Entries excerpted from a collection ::
····················
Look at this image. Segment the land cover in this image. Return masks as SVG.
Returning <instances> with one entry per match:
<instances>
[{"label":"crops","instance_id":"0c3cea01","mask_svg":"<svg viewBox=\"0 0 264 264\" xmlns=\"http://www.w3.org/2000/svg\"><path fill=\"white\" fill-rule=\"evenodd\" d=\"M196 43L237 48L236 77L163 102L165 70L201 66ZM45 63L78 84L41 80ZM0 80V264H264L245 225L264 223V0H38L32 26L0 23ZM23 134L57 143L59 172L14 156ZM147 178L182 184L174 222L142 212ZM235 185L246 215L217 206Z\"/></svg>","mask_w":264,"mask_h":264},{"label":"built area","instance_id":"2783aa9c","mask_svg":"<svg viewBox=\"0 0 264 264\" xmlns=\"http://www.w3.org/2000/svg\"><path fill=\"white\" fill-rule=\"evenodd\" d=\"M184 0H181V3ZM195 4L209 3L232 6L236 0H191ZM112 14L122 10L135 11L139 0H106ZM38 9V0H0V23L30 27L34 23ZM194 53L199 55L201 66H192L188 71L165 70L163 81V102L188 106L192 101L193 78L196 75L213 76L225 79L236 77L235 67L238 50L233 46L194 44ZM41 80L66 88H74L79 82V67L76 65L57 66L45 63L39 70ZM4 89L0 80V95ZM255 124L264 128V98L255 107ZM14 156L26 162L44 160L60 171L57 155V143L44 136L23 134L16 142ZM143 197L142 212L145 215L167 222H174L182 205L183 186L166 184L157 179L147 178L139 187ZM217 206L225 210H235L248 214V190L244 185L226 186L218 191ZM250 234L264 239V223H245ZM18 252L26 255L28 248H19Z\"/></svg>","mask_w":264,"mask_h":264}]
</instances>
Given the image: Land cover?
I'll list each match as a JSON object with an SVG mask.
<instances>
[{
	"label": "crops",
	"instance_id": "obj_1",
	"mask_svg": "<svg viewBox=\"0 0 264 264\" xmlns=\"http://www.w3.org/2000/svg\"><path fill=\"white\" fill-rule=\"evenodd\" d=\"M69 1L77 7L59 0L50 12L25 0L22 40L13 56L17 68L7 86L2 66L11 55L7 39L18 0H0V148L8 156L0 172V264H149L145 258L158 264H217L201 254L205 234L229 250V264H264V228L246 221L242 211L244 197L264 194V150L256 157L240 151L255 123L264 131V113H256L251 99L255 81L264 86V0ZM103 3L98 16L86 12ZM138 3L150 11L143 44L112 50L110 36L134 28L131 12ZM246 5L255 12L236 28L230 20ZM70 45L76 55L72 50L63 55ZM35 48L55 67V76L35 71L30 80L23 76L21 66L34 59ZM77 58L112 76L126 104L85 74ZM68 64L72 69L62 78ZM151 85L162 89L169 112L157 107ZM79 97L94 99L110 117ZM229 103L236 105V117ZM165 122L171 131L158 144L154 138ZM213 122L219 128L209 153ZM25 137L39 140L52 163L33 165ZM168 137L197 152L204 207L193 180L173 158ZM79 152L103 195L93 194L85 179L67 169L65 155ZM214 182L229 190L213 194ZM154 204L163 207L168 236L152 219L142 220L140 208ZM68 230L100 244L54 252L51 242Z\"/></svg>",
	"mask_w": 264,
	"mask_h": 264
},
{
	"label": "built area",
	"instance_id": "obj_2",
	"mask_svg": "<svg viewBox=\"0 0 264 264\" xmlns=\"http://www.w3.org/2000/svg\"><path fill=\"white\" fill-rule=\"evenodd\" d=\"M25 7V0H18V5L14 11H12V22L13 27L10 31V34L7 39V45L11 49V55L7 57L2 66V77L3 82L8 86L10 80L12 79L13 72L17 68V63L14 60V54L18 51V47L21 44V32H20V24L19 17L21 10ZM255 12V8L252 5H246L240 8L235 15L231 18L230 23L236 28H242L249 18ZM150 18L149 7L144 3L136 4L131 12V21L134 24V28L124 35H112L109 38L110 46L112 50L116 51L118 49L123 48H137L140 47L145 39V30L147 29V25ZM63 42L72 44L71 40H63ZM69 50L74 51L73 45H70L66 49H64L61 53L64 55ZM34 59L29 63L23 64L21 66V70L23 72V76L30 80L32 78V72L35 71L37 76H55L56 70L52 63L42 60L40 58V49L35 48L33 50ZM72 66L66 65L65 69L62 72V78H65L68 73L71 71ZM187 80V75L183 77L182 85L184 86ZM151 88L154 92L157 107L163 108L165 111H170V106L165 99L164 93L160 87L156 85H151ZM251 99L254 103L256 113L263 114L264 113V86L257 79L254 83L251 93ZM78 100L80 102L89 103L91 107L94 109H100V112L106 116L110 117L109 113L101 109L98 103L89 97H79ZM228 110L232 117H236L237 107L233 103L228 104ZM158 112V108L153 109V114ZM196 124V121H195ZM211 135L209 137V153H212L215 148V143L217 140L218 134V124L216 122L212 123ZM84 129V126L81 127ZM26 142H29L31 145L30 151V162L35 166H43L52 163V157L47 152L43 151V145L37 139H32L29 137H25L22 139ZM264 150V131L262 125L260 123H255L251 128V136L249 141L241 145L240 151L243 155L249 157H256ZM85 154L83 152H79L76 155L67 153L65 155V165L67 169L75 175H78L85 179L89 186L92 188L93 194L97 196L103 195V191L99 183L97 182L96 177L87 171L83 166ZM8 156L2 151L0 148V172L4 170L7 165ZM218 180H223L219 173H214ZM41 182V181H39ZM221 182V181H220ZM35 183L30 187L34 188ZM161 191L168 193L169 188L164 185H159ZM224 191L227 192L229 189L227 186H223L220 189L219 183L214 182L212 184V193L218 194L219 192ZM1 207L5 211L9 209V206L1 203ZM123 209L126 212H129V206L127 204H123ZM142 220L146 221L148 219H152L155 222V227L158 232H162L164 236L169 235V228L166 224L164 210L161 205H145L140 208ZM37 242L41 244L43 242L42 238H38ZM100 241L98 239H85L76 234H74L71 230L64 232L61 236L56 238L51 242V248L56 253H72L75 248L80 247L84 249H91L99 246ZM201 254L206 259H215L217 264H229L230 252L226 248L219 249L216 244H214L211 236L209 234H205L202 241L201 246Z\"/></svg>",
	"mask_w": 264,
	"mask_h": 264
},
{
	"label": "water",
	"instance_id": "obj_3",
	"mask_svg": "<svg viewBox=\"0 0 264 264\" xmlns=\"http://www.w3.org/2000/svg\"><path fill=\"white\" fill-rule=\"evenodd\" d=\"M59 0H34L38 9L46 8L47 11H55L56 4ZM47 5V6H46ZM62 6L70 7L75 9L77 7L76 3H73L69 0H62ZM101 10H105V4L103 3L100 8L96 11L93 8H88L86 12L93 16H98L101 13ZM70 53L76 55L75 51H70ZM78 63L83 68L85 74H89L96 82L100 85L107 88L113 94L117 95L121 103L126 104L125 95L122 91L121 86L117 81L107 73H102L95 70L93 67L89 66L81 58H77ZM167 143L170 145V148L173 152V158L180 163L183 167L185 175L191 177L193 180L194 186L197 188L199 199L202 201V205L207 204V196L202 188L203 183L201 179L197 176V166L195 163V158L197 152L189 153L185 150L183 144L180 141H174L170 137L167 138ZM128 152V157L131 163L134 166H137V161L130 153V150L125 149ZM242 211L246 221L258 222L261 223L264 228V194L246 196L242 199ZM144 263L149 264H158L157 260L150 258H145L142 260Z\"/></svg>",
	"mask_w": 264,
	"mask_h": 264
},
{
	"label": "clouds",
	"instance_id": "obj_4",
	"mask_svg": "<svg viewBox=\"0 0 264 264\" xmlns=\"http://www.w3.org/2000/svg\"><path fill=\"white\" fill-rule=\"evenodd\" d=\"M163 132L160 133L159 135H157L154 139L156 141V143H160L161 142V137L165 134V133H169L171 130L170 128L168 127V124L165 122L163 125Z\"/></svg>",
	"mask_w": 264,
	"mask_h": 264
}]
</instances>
····················
Problem details ::
Find every line in the entries above that contains the string "match", treating uppercase and lowercase letters as different, and copy each of those lines.

Reply to the task ::
Returning <instances> with one entry per match:
I'll list each match as a JSON object with an SVG mask.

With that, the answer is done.